BEGIN Supplied text
CIPP/E Study Guide
Ch 11.4.2 - Art 30(5) exemption

The under-250-employees records exemption

There is an exemption from the Article 30 record-keeping duty for companies with fewer than 250 people. But it is heavily caveated and the chapter says it will rarely be used. It does NOT apply - regardless of headcount - if the processing is likely to result in a risk to rights and freedoms, is frequent and not occasional, or involves special categories (or criminal convictions/offences data). The WP29 confirmed that only one of those triggers, alone, defeats the exemption.

The exemption applies to companies employing fewer than 250 people. But three carve-outs strip it away no matter the headcount, and the WP29 confirmed that any one of them alone is enough to trigger the full Article 30 obligation.
END Supplied text
BEGIN Extracted data
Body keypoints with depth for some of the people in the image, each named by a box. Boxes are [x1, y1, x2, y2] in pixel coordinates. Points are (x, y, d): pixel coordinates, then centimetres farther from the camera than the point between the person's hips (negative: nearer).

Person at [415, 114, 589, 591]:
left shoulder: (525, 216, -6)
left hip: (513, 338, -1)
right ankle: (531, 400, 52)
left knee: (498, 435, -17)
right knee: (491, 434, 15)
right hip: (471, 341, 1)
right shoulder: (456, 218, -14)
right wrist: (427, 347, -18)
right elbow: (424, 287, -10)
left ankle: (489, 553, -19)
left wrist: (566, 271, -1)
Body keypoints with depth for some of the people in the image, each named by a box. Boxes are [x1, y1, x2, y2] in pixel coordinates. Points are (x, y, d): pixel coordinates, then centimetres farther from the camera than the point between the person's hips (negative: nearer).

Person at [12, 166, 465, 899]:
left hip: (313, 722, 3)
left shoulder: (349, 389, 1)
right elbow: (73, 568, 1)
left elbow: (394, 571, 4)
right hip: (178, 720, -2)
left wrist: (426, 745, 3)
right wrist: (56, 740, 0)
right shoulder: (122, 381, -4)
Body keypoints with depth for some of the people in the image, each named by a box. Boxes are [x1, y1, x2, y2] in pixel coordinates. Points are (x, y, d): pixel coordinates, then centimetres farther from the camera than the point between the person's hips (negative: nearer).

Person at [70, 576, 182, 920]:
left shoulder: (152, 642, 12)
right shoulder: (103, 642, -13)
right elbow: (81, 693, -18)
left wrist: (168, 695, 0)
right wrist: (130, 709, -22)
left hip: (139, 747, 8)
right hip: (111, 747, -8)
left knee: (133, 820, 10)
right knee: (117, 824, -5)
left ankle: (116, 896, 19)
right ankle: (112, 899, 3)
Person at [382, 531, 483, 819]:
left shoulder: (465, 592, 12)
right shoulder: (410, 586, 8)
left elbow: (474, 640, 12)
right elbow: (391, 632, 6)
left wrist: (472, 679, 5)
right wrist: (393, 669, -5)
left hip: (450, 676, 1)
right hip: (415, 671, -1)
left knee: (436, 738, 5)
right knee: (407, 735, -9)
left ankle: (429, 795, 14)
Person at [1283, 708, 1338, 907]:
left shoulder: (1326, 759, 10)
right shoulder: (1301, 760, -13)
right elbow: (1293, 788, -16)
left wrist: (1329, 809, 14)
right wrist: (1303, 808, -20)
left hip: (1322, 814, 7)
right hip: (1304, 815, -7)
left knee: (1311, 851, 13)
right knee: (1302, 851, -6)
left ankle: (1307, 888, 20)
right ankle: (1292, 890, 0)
END Extracted data
What is needed: Carry on the study guide section on the Article 30(5) record-keeping exemption, picking up after its final sentence.

Output of the task:
When the under-250 exemption is LOST
Trigger (any one alone is enough)Effect
Processing is likely to result in a RISK to rights and freedomsRecords must be kept
Processing is FREQUENT and not occasionalRecords must be kept
Processing involves SPECIAL CATEGORIES (biometric, genetic, health, sex life/orientation)Records must be kept
Data relate to criminal convictions and offencesRecords must be kept
Why it rarely helps

Because most processing will be caught by at least one carve-out, the chapter concludes the exemption will rarely be used. Do not treat 'fewer than 250 employees' as a free pass.

Key terms - quick answers

What is “Article 30(5)”?
The records-of-processing exemption for organisations with fewer than 250 employees, subject to three risk-based carve-outs.
What is “Special categories”?
Sensitive data such as biometric, genetic, health, sex life or sexual orientation data; processing it defeats the under-250 exemption.